Cornell-Quebec project aims to turn back raccoon rabies from international border
By Roger Segelken
Concerned that raccoon rabies could infect wildlife and humans, Canadian authorities are reaching across the border to help support oral vaccination programs in Northeastern states by veterinarians and wildlife biologists from the Cornell University College of Veterinary Medicine.
Now, the province of Quebec is joining Ontario to assist programs that distribute vaccine-filled baits for raccoons in northern counties of New York, Vermont, New Hampshire and Maine.
"Our Canadian colleagues have been struggling to control fox rabies, and they have demonstrated success with oral vaccines in baits," said Laura Bigler, Ph.D., leader of the raccoon rabies vaccination programs in the college's Veterinary Diagnostic Laboratory. "The last thing they need now is for raccoon rabies to spread to those provinces."
But raccoon rabies has progressed northward in the northeast United States at the rate of about 25 miles a year. International borders mean nothing to wandering animals, not even borders separated by rivers, which freeze in winter or can be bridged by stow-away raccoons. So the Cornell program attempts to immunize susceptible populations of raccoons, beginning with areas along the U.S.-Canada border.
To date, support for the raccoon vaccination efforts has come from government agencies where the greatest local threat was perceived -- from some counties in northern New York, from the New York State Department of Health and from funds allocated by members of the New York State Legislature. In 1995, Ontario began providing scientific assistance, personnel and aircraft to drop vaccine baits in New York counties in the Niagara and St. Lawrence river areas. Besides its continuing in-kind assistance, Ontario contributed $125,000 to the Cornell-based vaccine program in 1996.
Financial assistance from Quebec in 1997 will allow the raccoon vaccination program to expand strategically to border regions of northern New York and Vermont, according to Donald Lein, D.V.M., Ph.D., director of the Veterinary Diagnostic Laboratory at Cornell. However, a truly regional approach -- treating raccoon rabies in New England and the Northeast and including Ohio, Pennsylvania and Virginia -- awaits federal, state and local support, he noted.

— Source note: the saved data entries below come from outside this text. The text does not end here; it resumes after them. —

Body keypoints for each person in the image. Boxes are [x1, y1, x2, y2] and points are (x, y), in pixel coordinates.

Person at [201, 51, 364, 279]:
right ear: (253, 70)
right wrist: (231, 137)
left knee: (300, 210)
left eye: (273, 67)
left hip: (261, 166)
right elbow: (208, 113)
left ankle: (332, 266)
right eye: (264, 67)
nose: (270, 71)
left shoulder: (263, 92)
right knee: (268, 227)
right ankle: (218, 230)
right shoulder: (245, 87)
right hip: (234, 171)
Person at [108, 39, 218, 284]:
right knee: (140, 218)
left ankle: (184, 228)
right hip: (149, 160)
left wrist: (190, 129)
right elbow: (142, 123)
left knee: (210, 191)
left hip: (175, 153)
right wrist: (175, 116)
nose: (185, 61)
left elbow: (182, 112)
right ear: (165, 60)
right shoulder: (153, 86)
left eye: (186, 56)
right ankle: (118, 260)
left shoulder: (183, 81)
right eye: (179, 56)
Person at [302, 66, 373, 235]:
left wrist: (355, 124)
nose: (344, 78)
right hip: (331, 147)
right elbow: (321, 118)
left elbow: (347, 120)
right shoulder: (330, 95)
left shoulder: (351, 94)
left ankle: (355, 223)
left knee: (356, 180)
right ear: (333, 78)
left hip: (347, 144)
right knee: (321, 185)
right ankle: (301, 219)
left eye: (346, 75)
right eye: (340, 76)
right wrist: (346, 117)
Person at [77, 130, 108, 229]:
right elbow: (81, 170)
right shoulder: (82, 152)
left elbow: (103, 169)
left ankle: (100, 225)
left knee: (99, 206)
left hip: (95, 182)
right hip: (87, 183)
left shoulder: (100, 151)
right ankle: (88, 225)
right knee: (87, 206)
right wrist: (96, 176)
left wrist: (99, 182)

"In one sense, this is still an experiment," said Bigler, who in January traveled to Texas to aid that state's rabies vaccination program for coyotes and grey foxes. "We are still collecting data in New York to evaluate types of baits and the best distribution strategies and densities, to further improve the cost-effectiveness and efficacy of these programs." The vaccination program in New York's Niagara County last year, for example, showed that as few as 50 vaccine baits per square kilometer are enough to reach a significant percentage of raccoons, she said. Some previous programs had used more baits, which are distributed from specially equipped helicopters or from vehicles on the ground.
Explaining why Canada is spending money to treat American wildlife, Bigler said that raccoon rabies is considered to be a greater threat to human health than fox rabies because the more numerous raccoons live in closer association with humans. The annual cost of post-exposure treatment for people who are exposed to the deadly disease from animals far exceeds expenditures for preventive immunization of wildlife.

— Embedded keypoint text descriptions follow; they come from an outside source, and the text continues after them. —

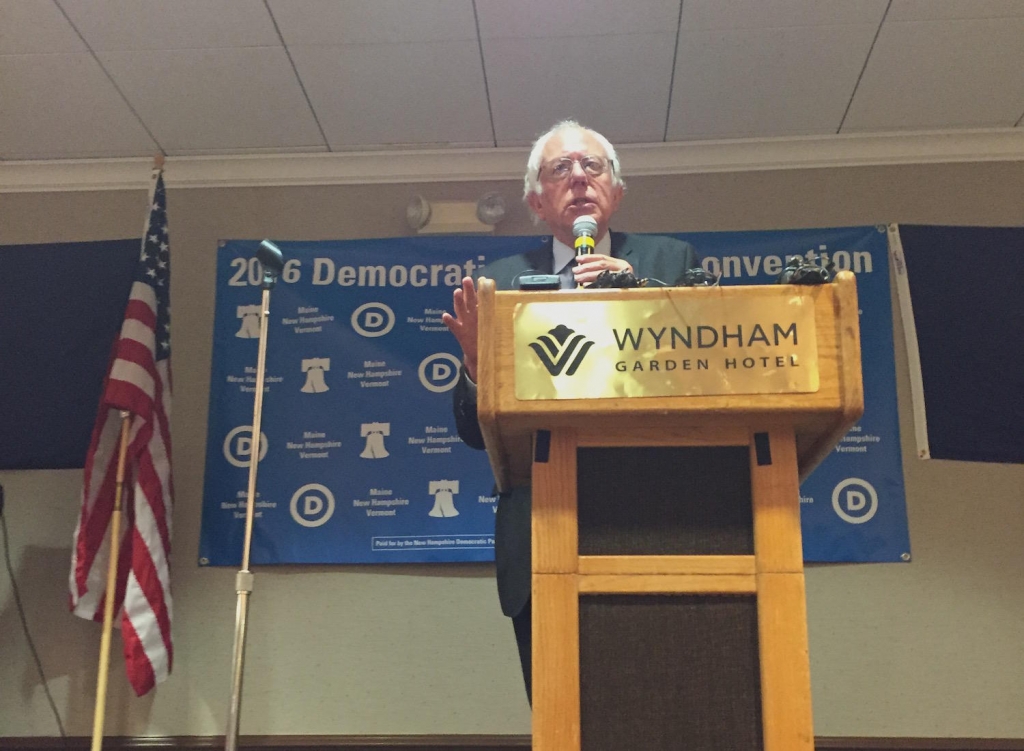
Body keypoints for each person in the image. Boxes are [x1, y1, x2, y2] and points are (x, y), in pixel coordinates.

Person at [441, 120, 699, 701]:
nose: (580, 177)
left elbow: (702, 371)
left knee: (659, 710)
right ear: (536, 200)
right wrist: (478, 368)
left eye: (593, 166)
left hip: (656, 522)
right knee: (561, 713)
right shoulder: (501, 283)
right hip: (541, 531)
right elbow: (470, 433)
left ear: (618, 191)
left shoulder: (669, 261)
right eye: (561, 169)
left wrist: (644, 297)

"Canada sees working with us as a better investment than waiting for raccoon rabies to walk across the border," Bigler said. "We have shown that we can stop raccoon rabies at the border and even move the vaccinated disease-free zone southward. Our St. Lawrence barrier has already moved south since the first application in 1995."
Oral vaccine programs in New York and elsewhere, including Massachusetts' Cape Cod, are demonstrating the potential for the strategy, Lein said, predicting: "We can put a noose around raccoon rabies and eliminate this disease from the Northeast once and for all."